● WORK ITEM: The lines below starting at the line containing "Figure 5. Comparison" and ending at the line containing "Figure 7. Data acquisition architecture." are to be repeated exactly, with both ends kept and nothing else added.

** Opening RECORDS TO USE block **

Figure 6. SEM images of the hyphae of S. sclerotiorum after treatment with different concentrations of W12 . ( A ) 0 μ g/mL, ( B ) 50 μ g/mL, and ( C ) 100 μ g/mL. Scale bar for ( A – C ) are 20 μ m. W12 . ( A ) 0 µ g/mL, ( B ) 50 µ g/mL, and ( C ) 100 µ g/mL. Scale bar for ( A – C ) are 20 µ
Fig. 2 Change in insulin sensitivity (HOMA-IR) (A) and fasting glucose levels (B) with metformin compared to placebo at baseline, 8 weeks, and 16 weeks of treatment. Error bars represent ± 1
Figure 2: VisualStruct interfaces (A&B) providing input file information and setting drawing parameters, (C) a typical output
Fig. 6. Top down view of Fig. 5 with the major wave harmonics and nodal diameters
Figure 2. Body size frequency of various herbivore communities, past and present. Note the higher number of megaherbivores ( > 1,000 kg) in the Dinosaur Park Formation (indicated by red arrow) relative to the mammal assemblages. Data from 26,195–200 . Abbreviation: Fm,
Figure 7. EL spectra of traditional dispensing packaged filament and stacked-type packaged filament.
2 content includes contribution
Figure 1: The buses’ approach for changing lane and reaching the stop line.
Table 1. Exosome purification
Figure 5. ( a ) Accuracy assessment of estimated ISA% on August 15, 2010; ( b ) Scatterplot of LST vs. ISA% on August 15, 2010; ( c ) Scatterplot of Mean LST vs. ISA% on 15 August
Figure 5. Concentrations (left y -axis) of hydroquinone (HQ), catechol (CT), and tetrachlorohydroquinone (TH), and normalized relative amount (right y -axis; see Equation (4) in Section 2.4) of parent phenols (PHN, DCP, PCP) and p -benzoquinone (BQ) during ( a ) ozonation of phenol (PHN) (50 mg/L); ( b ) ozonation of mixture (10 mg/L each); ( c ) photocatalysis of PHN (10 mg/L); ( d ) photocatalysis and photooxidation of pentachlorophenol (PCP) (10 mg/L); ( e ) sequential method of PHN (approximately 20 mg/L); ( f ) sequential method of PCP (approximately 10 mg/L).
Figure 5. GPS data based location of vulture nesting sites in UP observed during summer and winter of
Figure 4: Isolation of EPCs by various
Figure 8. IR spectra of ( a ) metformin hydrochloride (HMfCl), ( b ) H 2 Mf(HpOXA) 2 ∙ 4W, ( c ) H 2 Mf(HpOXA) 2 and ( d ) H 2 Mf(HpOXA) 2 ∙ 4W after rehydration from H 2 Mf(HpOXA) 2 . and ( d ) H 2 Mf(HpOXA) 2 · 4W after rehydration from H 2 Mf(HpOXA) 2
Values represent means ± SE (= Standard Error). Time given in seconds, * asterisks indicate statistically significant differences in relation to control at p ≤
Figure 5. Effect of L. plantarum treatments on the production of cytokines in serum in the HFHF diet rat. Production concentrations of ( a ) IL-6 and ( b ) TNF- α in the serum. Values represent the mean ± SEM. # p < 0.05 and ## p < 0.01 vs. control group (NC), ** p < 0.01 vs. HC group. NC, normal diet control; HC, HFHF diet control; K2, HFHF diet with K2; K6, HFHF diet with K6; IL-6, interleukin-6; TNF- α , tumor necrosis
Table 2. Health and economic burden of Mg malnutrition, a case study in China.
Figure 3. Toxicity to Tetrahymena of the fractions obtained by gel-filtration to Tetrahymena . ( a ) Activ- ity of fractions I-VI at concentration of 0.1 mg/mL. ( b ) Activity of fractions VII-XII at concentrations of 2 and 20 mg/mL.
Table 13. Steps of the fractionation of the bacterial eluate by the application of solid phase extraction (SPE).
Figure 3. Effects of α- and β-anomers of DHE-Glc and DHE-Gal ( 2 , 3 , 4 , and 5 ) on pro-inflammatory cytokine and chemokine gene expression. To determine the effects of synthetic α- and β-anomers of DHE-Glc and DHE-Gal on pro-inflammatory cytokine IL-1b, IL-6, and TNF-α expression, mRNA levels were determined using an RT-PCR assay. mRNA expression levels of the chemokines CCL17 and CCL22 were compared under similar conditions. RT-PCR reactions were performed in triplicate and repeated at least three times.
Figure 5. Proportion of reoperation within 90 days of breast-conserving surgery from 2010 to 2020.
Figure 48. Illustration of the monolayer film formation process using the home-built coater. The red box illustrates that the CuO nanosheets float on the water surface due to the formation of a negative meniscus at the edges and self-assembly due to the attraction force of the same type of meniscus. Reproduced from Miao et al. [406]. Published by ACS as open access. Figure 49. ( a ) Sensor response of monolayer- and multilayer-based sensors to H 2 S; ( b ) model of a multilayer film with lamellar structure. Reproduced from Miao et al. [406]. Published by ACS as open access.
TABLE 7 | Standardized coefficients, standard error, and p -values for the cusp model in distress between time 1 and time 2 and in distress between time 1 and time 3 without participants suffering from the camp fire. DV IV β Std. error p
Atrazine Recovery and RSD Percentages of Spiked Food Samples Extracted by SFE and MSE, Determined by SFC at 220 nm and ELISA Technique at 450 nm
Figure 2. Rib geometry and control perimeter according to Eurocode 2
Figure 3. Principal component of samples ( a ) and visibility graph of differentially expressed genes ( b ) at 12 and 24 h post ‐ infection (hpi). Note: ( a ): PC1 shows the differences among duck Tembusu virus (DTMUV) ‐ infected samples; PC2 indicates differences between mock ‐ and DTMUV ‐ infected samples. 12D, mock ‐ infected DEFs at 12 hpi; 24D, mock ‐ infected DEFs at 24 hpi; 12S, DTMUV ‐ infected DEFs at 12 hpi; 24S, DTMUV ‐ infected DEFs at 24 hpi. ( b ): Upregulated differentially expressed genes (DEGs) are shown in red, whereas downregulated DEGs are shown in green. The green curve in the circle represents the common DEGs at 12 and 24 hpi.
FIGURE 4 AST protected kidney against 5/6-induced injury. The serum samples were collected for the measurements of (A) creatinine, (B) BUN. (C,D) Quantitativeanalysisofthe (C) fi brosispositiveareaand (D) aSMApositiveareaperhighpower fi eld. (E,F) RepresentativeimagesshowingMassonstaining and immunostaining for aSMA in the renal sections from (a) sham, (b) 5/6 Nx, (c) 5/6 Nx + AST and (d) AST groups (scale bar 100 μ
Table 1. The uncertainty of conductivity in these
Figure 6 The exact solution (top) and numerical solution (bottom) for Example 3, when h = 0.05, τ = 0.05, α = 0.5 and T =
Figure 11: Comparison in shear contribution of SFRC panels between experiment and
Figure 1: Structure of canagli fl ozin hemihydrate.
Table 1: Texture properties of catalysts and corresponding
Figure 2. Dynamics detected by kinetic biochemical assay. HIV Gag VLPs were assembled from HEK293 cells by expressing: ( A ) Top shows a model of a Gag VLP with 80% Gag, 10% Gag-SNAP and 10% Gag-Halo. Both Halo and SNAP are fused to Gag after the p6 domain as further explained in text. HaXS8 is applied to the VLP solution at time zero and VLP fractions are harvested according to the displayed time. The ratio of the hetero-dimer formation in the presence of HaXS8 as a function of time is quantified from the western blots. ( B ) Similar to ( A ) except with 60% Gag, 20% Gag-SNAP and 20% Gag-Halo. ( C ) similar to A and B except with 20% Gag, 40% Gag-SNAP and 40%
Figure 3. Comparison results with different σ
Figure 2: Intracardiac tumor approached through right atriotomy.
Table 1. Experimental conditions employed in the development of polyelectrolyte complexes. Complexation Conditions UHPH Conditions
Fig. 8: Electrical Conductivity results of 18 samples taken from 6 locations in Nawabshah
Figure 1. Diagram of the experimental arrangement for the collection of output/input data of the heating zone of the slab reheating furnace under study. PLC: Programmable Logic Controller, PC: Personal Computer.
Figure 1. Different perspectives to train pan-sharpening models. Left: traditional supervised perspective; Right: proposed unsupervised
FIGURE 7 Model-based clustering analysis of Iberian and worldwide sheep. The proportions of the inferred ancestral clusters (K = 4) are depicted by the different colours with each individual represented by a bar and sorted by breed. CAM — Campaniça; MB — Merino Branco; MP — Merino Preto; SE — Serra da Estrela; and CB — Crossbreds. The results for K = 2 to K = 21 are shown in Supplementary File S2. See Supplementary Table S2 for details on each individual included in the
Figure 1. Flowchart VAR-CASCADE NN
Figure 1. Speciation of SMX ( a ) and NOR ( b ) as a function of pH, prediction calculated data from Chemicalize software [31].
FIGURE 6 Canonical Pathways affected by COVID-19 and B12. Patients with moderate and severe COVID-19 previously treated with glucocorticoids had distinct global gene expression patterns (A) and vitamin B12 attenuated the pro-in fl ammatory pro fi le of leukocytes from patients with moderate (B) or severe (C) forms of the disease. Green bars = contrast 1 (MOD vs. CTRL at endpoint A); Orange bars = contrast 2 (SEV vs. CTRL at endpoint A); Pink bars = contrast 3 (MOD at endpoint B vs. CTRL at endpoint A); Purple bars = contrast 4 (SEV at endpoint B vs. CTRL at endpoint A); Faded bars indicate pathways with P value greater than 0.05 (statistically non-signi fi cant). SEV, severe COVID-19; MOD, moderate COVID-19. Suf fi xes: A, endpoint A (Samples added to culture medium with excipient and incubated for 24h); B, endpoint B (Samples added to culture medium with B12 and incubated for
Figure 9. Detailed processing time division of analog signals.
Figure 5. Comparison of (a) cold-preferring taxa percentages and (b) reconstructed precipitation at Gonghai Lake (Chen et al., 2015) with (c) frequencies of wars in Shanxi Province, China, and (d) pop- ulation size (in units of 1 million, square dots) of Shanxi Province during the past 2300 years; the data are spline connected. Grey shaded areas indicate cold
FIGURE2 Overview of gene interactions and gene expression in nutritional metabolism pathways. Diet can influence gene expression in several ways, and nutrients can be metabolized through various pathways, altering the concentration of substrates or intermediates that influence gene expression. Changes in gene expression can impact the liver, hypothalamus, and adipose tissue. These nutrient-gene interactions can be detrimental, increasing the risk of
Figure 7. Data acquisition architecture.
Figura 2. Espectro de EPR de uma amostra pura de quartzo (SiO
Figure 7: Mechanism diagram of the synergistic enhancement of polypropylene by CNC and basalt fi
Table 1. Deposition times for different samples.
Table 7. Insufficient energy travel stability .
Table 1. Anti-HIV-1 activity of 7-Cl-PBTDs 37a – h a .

** Closing RECORDS TO USE block **

● OUTPUT BELOW:
Figure 5. Comparison of (a) cold-preferring taxa percentages and (b) reconstructed precipitation at Gonghai Lake (Chen et al., 2015) with (c) frequencies of wars in Shanxi Province, China, and (d) pop- ulation size (in units of 1 million, square dots) of Shanxi Province during the past 2300 years; the data are spline connected. Grey shaded areas indicate cold
FIGURE2 Overview of gene interactions and gene expression in nutritional metabolism pathways. Diet can influence gene expression in several ways, and nutrients can be metabolized through various pathways, altering the concentration of substrates or intermediates that influence gene expression. Changes in gene expression can impact the liver, hypothalamus, and adipose tissue. These nutrient-gene interactions can be detrimental, increasing the risk of
Figure 7. Data acquisition architecture.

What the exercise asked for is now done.